==== Texto extraído ====
Cabe-nos ressaltar que se a criança descobre o sistema da escrita, ela aprende a escrever. Por isso, é pela leitura que se fornece o mundo da escrita, um caminho para a alfabetização: ler para escrever.

Acompanhando Cagliari (2010), apresentamos o sistema para a decifração da escrita dada pela leitura:
Conhecer a língua na qual foram escritas as palavras. Conhecer o sistema de escrita. Conhecer o alfabeto. Conhecer as letras. Conhecer a categorização gráfica das letras. Conhecer a categorização funcional das letras. Conhecer a ortografia. Conhecer o princípio acrofônico. Conhecer os nomes das letras. Conhecer as relações entre letras e sons (princípios de leitura). Conhecer as relações entre sons e letras (princípios de escrita). Conhecer a ordem das letras na escrita. Conhecer a linearidade da fala e da escrita. Reconhecer uma palavra. Nem tudo o que se escreve são letras. Nem tudo que aparece na fala tem representação gráfica na escrita. O alfabeto não é usado para fazer transcrições fonéticas (CAGLIARI, 2010, pp. 122-132).

As regras acima denotam o quanto o professor alfabetizador deve dominar o funcionamento da escrita e da decifração e como a escrita e a fala se relacionam; e o quanto a criança deve ser colocada em contato com o mundo da escrita.

Nesse percalço, notadamente, os textos projetam o aluno à compreensão da escrita. Assim, é por meio de texto que ele irá desenvolver concepções sobre a sua língua, como defendem os PCN, abandonando a memorização de grafemas e fonemas, o treino gráfico, a cópia e leitura de palavras e frases isoladas. O texto, portanto, torna-se a unidade do ensino.

A sala de aula alfabetizadora, ao oportunizar essas vivências, a problemática da linguagem emerge, envolvendo a escrita ao uso, às situações de interação, aos contextos, relações entre letras e sons. Isso faz com que a criança passe dos textos orais aos escritos, sem medo de errar, produzindo o que pensa.

Logo se vê que, ela, em alfabetização, de início, escreve pequenos textos. Os textos livres, produzidos espontaneamente por quem aprende, revelam o que sabem e como operam o sistema da língua, bem como os erros produzidos nos textos.
====
→ **Tarefas**
(a) De acordo com o texto sobre alfabetização, o que se torna a unidade do ensino?
(b) Com base no texto sobre alfabetização, explique por que a leitura é apresentada como um caminho para a alfabetização.
(c) Reescreva o trecho do texto sobre alfabetização começando em "Logo se vê que, ela, em" e terminando em "produzidos nos textos.", com "pequenos textos" substituído por "textos curtos".
Responda com base exclusivamente no texto sobre alfabetização.
==== Registros fornecidos ====
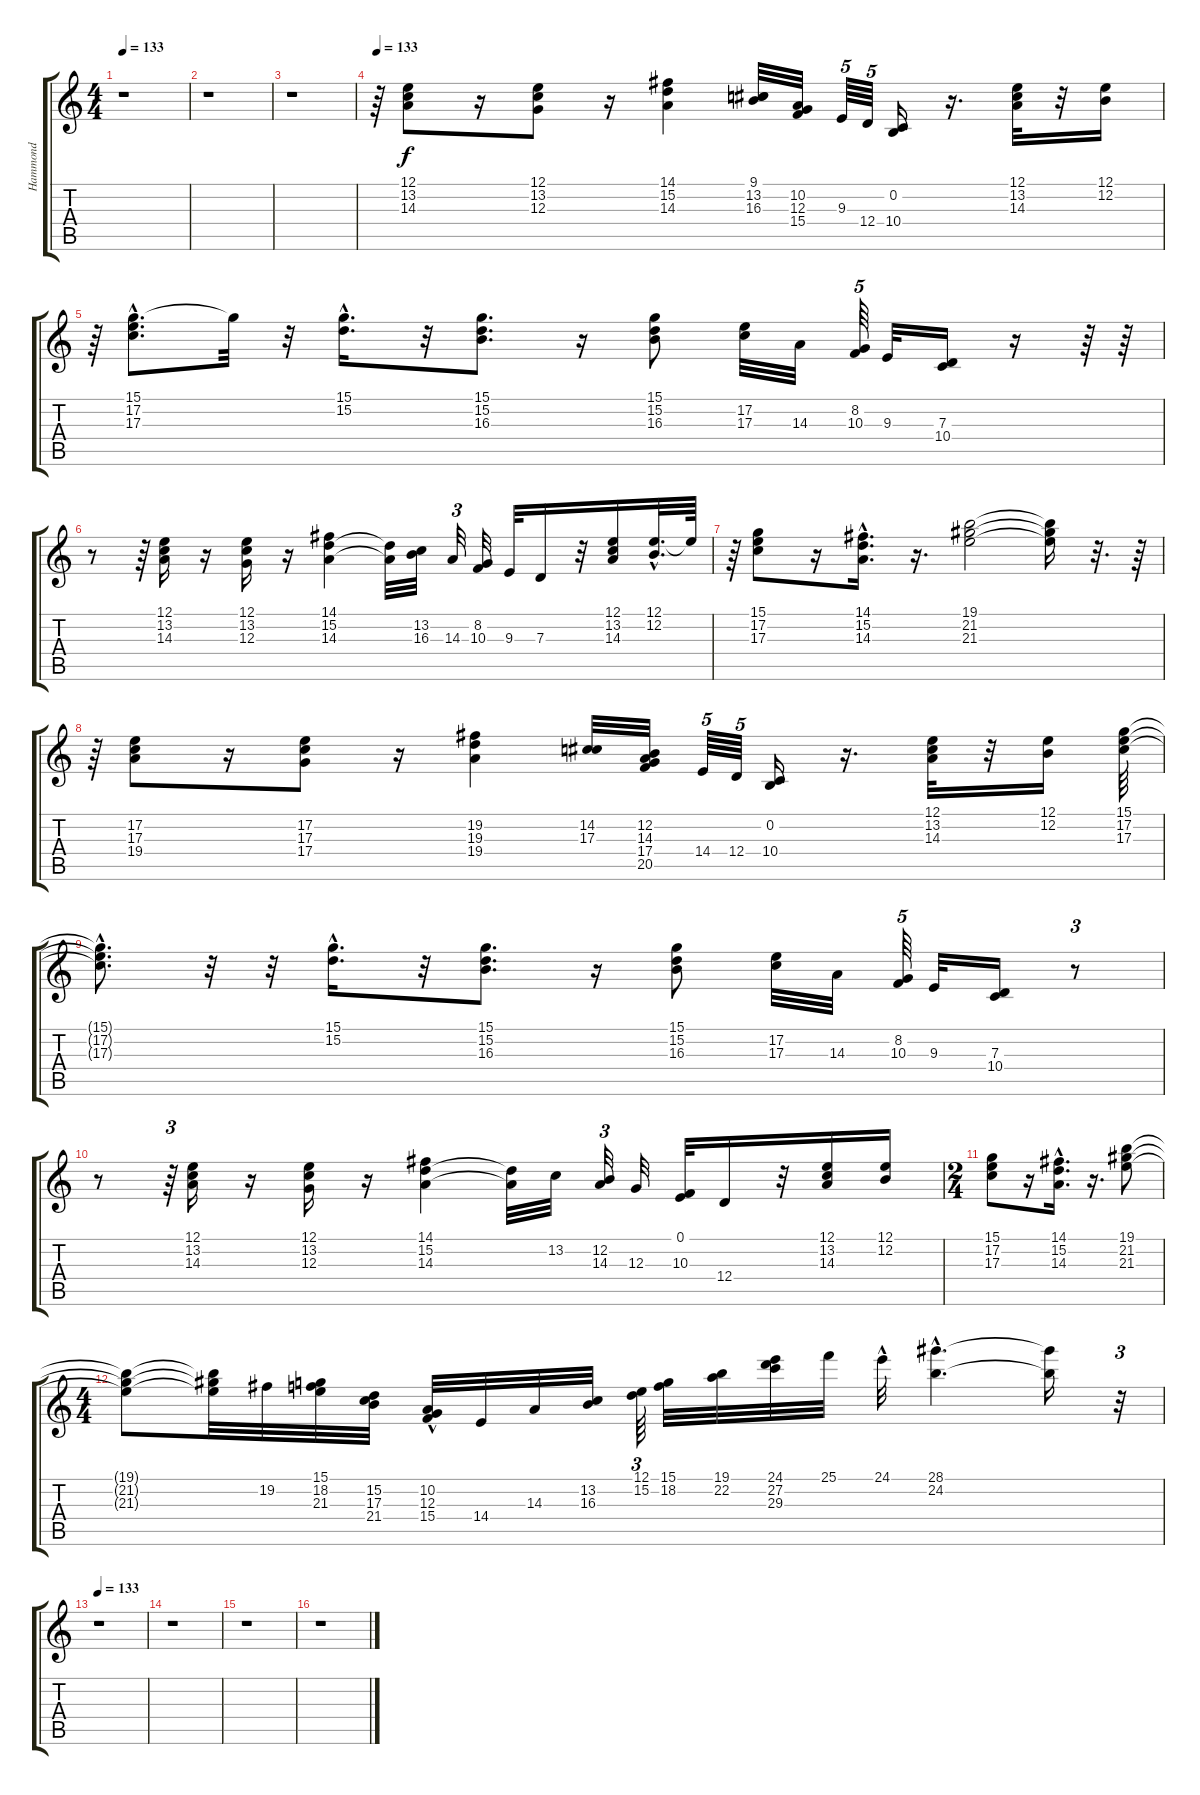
\track ("Hammond" "Hammond") {instrument drawbarorgan}
\staff {score tabs}
\tuning (E4 B3 G3 D3 A2 E2) {hide}
\ts (4 4)
\tempo 133
\clef g2
\ks c
r.1{dy f} |
r.1 |
r.1 |
\tempo 133
r.64 (12.1 13.2 14.3).8 r.16 (12.1 13.2 12.3).8 r.16 (14.1 15.2 14.3).4 (9.1 13.2 16.3).32 (10.2 12.3 15.4).32 9.3.64{tu (5 4)} 12.4.64{tu (5 4)} (0.2 10.4).16 r.16{d} (12.1 13.2 14.3).32 r.32 (12.1 12.2).16 |
r.64 (15.1{hac} 17.2{hac} 17.3{hac}).8{d} 15.1{t}.32 r.32 (15.1{hac} 15.2).16{d} r.32 (15.1 15.2 16.3).8{d} r.16 (15.1 15.2 16.3).8 (17.2 17.3).32 14.3.32 (8.2 10.3).64{tu (5 4)} 9.3.32 (7.3 10.4).16 r.16 r.64 r.64 |
r.8 r.64 (12.1 13.2 14.3).16 r.16 (12.1 13.2 12.3).16 r.16 (14.1 15.2 14.3).4 (15.2{t} 14.3{t}).32 (13.2 16.3).32 14.3.32{tu (3 2)} (8.2 10.3).32 9.3.32 7.3.16 r.32 (12.1 13.2 14.3).16 (12.1{hac} 12.2).32{d} 12.1{t}.64 |
r.64 (15.1 17.2 17.3).8 r.16 (14.1{hac} 15.2{hac} 14.3{hac}).16{d} r.16{d} (19.1 21.2 21.3).2 (19.1{t} 21.2{t} 21.3{t}).16 r.32{d} r.64 |
r.64 (17.2 17.3 19.4).8 r.16 (17.2 17.3 17.4).8 r.16 (19.2 19.3 19.4).4 (14.2 17.3).32 (12.2 14.3 17.4 20.5).32 14.4.64{tu (5 4)} 12.4.64{tu (5 4)} (0.2 10.4).16 r.16{d} (12.1 13.2 14.3).32 r.32 (12.1 12.2).16 (15.1 17.2 17.3).64 |
(15.1{hac t} 17.2{t} 17.3{t}).8{d} r.32 r.32 (15.1{hac} 15.2).16{d} r.32 (15.1 15.2 16.3).8{d} r.16 (15.1 15.2 16.3).8 (17.2 17.3).32 14.3.32 (8.2 10.3).64{tu (5 4)} 9.3.32 (7.3 10.4).16 r.8{tu (3 2)} |
r.8 r.64{tu (3 2)} (12.1 13.2 14.3).16 r.16 (12.1 13.2 12.3).16 r.16 (14.1 15.2 14.3).4 (15.2{t} 14.3{t}).32 13.2.32 (12.2 14.3).32{tu (3 2)} 12.3.32 (0.1 10.3).32 12.4.16 r.32 (12.1 13.2 14.3).16 (12.1 12.2).16 |
\ts (2 4)
(15.1 17.2 17.3).8 r.16 (14.1{hac} 15.2{hac} 14.3{hac}).16{d} r.16{d} (19.1 21.2 21.3).8 |
\ts (4 4)
(19.1{t} 21.2{t} 21.3{t}).8 (19.1{t} 21.2{t} 21.3{t}).32 19.2.32 (15.1 18.2 21.3).32 (15.2 17.3 21.4).32 (10.2 12.3 15.4{hac}).32 14.4.32 14.3.32 (13.2 16.3).32 (12.1 15.2).64{tu (3 2)} (15.1 18.2).32 (19.1 22.2).32 (24.1 27.2 29.3).32 25.1.32 24.1{hac}.32 (28.1{hac} 24.2{hac}).4{d} (28.1{t} 24.2{t}).16 r.32{tu (3 2)} |
\tempo 133
r.1 |
r.1 |
r.1 |
r.1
====
→ **Soluções dos exercícios**
(a) O texto torna-se a unidade do ensino.

(b) Se a criança descobre o sistema da escrita, ela aprende a escrever. Por isso, é pela leitura que se lhe fornece o mundo da escrita, segundo o princípio "ler para escrever".

(c)
Logo se vê que, ela, em alfabetização, de início, escreve textos curtos. Os textos livres, produzidos espontaneamente por quem aprende, revelam o que sabem e como operam o sistema da língua, bem como os erros produzidos nos textos.